Text data extracted from pages:

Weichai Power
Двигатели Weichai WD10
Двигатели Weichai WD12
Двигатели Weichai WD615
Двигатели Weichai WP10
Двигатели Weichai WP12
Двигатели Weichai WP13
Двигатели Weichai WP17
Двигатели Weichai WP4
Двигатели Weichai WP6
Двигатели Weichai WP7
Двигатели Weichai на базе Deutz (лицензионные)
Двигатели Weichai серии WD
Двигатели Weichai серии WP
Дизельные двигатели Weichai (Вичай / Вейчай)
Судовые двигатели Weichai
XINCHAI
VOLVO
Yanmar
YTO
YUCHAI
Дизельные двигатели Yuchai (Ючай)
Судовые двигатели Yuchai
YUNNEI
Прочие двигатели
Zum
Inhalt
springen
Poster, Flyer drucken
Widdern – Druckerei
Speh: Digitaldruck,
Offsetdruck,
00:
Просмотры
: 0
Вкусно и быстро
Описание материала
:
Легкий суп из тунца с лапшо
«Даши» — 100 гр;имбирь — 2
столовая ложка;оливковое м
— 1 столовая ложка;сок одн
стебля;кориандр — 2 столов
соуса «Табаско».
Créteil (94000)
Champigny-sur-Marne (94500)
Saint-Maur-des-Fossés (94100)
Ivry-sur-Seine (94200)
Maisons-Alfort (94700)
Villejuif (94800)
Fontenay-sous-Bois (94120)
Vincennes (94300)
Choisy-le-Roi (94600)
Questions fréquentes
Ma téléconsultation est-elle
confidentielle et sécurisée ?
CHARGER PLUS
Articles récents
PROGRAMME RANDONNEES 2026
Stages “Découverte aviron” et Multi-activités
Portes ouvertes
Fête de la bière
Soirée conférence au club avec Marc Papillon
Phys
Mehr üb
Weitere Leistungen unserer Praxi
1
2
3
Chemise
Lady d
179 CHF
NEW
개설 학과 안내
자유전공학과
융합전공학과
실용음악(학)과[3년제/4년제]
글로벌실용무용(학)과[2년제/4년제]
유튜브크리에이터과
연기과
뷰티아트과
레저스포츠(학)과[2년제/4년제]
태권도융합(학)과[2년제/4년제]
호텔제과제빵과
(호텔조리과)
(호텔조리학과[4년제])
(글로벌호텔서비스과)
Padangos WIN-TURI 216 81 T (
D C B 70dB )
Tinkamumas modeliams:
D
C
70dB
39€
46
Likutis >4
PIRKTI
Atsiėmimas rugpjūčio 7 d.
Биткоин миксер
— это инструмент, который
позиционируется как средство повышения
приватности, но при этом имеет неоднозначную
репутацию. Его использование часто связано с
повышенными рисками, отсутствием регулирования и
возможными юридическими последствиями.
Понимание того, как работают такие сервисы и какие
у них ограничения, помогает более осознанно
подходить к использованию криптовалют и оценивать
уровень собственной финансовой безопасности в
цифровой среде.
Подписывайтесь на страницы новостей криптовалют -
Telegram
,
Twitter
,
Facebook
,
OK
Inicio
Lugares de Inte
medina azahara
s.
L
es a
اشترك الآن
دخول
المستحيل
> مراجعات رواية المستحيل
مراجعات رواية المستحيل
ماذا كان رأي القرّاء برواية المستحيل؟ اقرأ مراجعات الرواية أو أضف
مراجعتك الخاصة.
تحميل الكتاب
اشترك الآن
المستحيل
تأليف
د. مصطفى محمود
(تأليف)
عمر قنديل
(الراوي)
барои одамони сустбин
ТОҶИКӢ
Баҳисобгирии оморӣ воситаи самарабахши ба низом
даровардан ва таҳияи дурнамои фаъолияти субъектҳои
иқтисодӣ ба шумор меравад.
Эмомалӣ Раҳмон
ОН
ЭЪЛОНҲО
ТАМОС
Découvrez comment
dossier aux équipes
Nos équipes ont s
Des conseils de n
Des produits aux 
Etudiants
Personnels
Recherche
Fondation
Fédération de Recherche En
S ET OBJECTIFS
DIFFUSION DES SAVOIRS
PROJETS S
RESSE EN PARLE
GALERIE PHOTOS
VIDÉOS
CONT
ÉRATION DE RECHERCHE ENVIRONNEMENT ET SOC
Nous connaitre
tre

> Exercise requirements:
Extract every one of the lines above word for word, keeping their order.

> Reply:
Weichai Power
Двигатели Weichai WD10
Двигатели Weichai WD12
Двигатели Weichai WD615
Двигатели Weichai WP10
Двигатели Weichai WP12
Двигатели Weichai WP13
Двигатели Weichai WP17
Двигатели Weichai WP4
Двигатели Weichai WP6
Двигатели Weichai WP7
Двигатели Weichai на базе Deutz (лицензионные)
Двигатели Weichai серии WD
Двигатели Weichai серии WP
Дизельные двигатели Weichai (Вичай / Вейчай)
Судовые двигатели Weichai
XINCHAI
VOLVO
Yanmar
YTO
YUCHAI
Дизельные двигатели Yuchai (Ючай)
Судовые двигатели Yuchai
YUNNEI
Прочие двигатели
Zum
Inhalt
springen
Poster, Flyer drucken
Widdern – Druckerei
Speh: Digitaldruck,
Offsetdruck,
00:
Просмотры
: 0
Вкусно и быстро
Описание материала
:
Легкий суп из тунца с лапшо
«Даши» — 100 гр;имбирь — 2
столовая ложка;оливковое м
— 1 столовая ложка;сок одн
стебля;кориандр — 2 столов
соуса «Табаско».
Créteil (94000)
Champigny-sur-Marne (94500)
Saint-Maur-des-Fossés (94100)
Ivry-sur-Seine (94200)
Maisons-Alfort (94700)
Villejuif (94800)
Fontenay-sous-Bois (94120)
Vincennes (94300)
Choisy-le-Roi (94600)
Questions fréquentes
Ma téléconsultation est-elle
confidentielle et sécurisée ?
CHARGER PLUS
Articles récents
PROGRAMME RANDONNEES 2026
Stages “Découverte aviron” et Multi-activités
Portes ouvertes
Fête de la bière
Soirée conférence au club avec Marc Papillon
Phys
Mehr üb
Weitere Leistungen unserer Praxi
1
2
3
Chemise
Lady d
179 CHF
NEW
개설 학과 안내
자유전공학과
융합전공학과
실용음악(학)과[3년제/4년제]
글로벌실용무용(학)과[2년제/4년제]
유튜브크리에이터과
연기과
뷰티아트과
레저스포츠(학)과[2년제/4년제]
태권도융합(학)과[2년제/4년제]
호텔제과제빵과
(호텔조리과)
(호텔조리학과[4년제])
(글로벌호텔서비스과)
Padangos WIN-TURI 216 81 T (
D C B 70dB )
Tinkamumas modeliams:
D
C
70dB
39€
46
Likutis >4
PIRKTI
Atsiėmimas rugpjūčio 7 d.
Биткоин миксер
— это инструмент, который
позиционируется как средство повышения
приватности, но при этом имеет неоднозначную
репутацию. Его использование часто связано с
повышенными рисками, отсутствием регулирования и
возможными юридическими последствиями.
Понимание того, как работают такие сервисы и какие
у них ограничения, помогает более осознанно
подходить к использованию криптовалют и оценивать
уровень собственной финансовой безопасности в
цифровой среде.
Подписывайтесь на страницы новостей криптовалют -
Telegram
,
Twitter
,
Facebook
,
OK
Inicio
Lugares de Inte
medina azahara
s.
L
es a
اشترك الآن
دخول
المستحيل
> مراجعات رواية المستحيل
مراجعات رواية المستحيل
ماذا كان رأي القرّاء برواية المستحيل؟ اقرأ مراجعات الرواية أو أضف
مراجعتك الخاصة.
تحميل الكتاب
اشترك الآن
المستحيل
تأليف
د. مصطفى محمود
(تأليف)
عمر قنديل
(الراوي)
барои одамони сустбин
ТОҶИКӢ
Баҳисобгирии оморӣ воситаи самарабахши ба низом
даровардан ва таҳияи дурнамои фаъолияти субъектҳои
иқтисодӣ ба шумор меравад.
Эмомалӣ Раҳмон
ОН
ЭЪЛОНҲО
ТАМОС
Découvrez comment
dossier aux équipes
Nos équipes ont s
Des conseils de n
Des produits aux 
Etudiants
Personnels
Recherche
Fondation
Fédération de Recherche En
S ET OBJECTIFS
DIFFUSION DES SAVOIRS
PROJETS S
RESSE EN PARLE
GALERIE PHOTOS
VIDÉOS
CONT
ÉRATION DE RECHERCHE ENVIRONNEMENT ET SOC
Nous connaitre
tre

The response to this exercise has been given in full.